On the contrary, I am often wrong--a luxury no critic can
afford. And so, invading as I was the realm of others, I advanced with a
light pen, feeling that none, and least of all myself, need expect me to
be right.
What then--I thought--is Art? For I perceived that to think about it I
must first define it; and I almost stopped thinking at all before the
fearsome nature of that task. Then slowly in my mind gathered this group
of words:
Art is that imaginative expression of human energy, which, through
technical concretion of feeling and perception, tends to reconcile the
individual with the universal, by exciting in him impersonal emotion.
And the greatest Art is that which excites the greatest impersonal
emotion in an hypothecated perfect human being.
Impersonal emotion!
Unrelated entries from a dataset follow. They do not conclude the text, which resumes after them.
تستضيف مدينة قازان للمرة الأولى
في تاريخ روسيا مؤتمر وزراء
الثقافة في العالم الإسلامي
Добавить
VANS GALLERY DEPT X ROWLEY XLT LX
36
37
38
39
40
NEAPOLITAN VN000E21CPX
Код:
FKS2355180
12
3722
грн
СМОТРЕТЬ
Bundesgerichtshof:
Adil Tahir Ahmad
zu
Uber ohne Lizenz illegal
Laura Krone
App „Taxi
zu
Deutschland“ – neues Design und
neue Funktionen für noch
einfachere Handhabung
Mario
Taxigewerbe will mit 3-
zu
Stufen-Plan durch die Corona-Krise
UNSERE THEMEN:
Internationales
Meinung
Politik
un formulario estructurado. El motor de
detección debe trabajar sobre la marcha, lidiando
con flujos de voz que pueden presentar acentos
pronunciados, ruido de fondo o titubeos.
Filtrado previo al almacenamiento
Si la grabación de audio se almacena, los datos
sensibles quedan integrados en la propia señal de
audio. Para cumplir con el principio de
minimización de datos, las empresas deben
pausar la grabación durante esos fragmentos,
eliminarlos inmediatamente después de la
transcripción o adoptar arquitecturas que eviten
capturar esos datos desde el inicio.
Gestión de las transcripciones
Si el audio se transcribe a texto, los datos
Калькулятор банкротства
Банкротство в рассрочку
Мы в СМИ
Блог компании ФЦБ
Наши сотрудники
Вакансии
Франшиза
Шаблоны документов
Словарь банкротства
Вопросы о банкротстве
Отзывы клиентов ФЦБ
And what--I thought do I mean by that? Surely I
mean: That is not Art, which, while I, am contemplating it, inspires me
with any active or directive impulse; that is Art, when, for however
brief a moment, it replaces within me interest in myself by interest in
itself. For, let me suppose myself in the presence of a carved marble
bath. If my thoughts be "What could I buy that for?" Impulse of
acquisition; or: "From what quarry did it come?" Impulse of inquiry; or:
"Which would be the right end for my head?" Mixed impulse of inquiry and
acquisition--I am at that moment insensible to it as a work of Art.